U dient ingelogd te zijn om favorieten te kunnen toevoegen aan Mijn Jure
U kunt zich hier gratis registreren
Datum uitspraak:
Datum publicatie:
Rechtsgebied:
Zaaknummer:
Soort procedure:
Zittingsplaats:
Instantie:

Inhoudsindicatie:

Verweerder heeft betoogd dat de rechtbank zich onbevoegd dient te verklaren, aangezien het besluit van 8 januari 2016 op grond van artikel 6:19 van de Awb diende te worden betrokken bij de procedure onder zaaknummer ROT AWB 15/8223, waarin eiseres op 21 april 2016 het beroep heeft ingetrokken. De rechtbank oordeelt dat zij bevoegd is kennis te nemen van het onderhavige beroep, nu door toedoen van verweerder het ingediende bezwaarschrift niet is doorgezonden aan de rechtbank en ten tijde van het ingestelde beroep tegen het thans bestreden besluit geen procedure aanhangig was waarin dit bezwaarschrift aan de orde kon komen.

Uitspraak



Rechtbank Rotterdam

Team Bestuursrecht 3

zaaknummer: ROT 16/6314

uitspraak van de enkelvoudige kamer van 17 mei 2017 in de zaak tussen

[eiseres] , te [woonplaats] , eiseres,

en

de Belastingdienst/Toeslagen, verweerder,

gemachtigde: N. Marienus.

Procesverloop

Bij besluit van 31 juli 2015 heeft verweerder de kinderopvangtoeslag over het berekeningsjaar 2012 definitief vastgesteld op een bedrag van € 3.887,-.

Bij besluit van 11 november 2015 heeft verweerder het bezwaar tegen het besluit van 31 juli 2015 kennelijk ongegrond verklaard.

Eiseres heeft tegen het besluit van 11 november 2015 beroep ingesteld, bij de rechtbank bekend onder zaaknummer ROT AWB 15/8223.

Eiseres heeft op 21 april 2016 het beroep tegen het besluit van 11 november 2015 ingetrokken.

Bij besluit van 8 januari 2016 (het primaire besluit) heeft verweerder de definitieve berekening voor de kinderopvangtoeslag over het berekeningsjaar 2012 herzien naar nihil.

Bij besluit van 15 augustus 2016 (het bestreden besluit) heeft verweerder de definitieve berekening van de kinderopvangtoeslag over het berekeningsjaar 2012 aangepast en vastgesteld op € 3.887,- en het bezwaar van eiseres ongegrond verklaard.

Eiseres heeft tegen het bestreden besluit beroep ingesteld.

Verweerder heeft een verweerschrift ingediend.

Eiseres heeft nadere stukken ingediend.

Het onderzoek ter zitting heeft plaatsgevonden op 8 maart 2017. Eiseres is verschenen.

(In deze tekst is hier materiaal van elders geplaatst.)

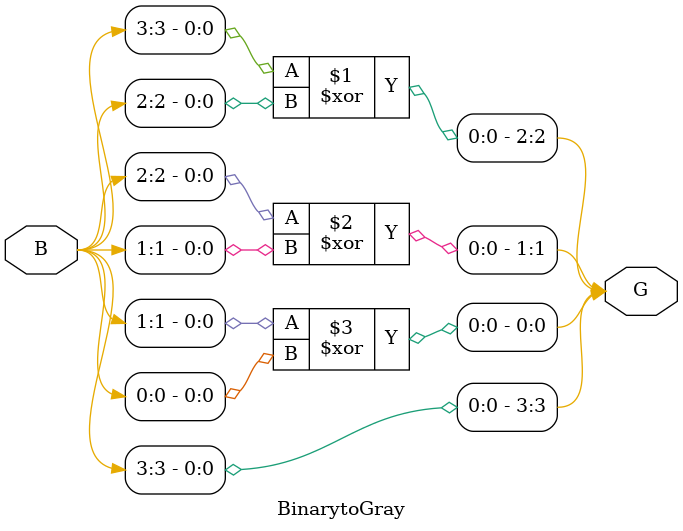
<source format=v>
`timescale 1ns / 1ps
module BinarytoGray(B,G
    );
input [3:0] B;
output [3:0] G;

assign G[3]=B[3];
assign G[2]=B[3]^B[2];
assign G[1]=B[2]^B[1];
assign G[0]=B[1]^B[0];

endmodule

</source>
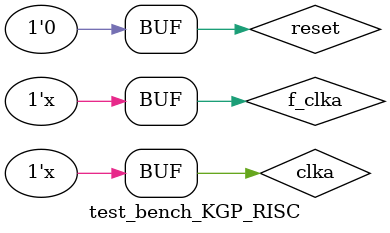
<source format=v>
`timescale 1ns / 1ps


module test_bench_KGP_RISC;

	// Inputs
	reg clka;
	reg f_clka;
	reg reset;

	// Outputs
	wire [4:0] write_addr;
	wire [31:0] ALUres;
	wire [31:0] finalPC;

	// Instantiate the Unit Under Test (UUT)
	KGP_RISC_Processor uut (
		.clka(clka), 
		.f_clka(f_clka), 
		.reset(reset), 
		.write_addr(write_addr), 
		.ALUres(ALUres), 
		.finalPC(finalPC)
	);

	initial begin
		// Initialize Inputs
		clka = 0;
		f_clka = 0;
		reset = 0;
		#19;
		reset = 1;
		#50;
		reset = 0;
	end
	always #1 f_clka = ~f_clka;
	always #20 clka = ~clka;
   
endmodule


</source>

Verweerder heeft zich laten vertegenwoordigen door zijn gemachtigde.

Overwegingen

1. Verweerder heeft ter zitting betoogd dat de rechtbank zich onbevoegd dient te verklaren, aangezien het besluit van 8 januari 2016 op grond van artikel 6:19 van de Algemene wet bestuursrecht (Awb) diende te worden betrokken bij de procedure onder zaaknummer ROT AWB 15/8223, waarin eiseres op 21 april 2016 het beroep heeft ingetrokken.

1.1

Op grond van artikel 6:19, eerste lid, van de Awb heeft het bezwaar of beroep van rechtswege mede betrekking op een besluit tot intrekking, wijziging of vervanging van het bestreden besluit, tenzij partijen daarbij onvoldoende belang hebben.

1.2.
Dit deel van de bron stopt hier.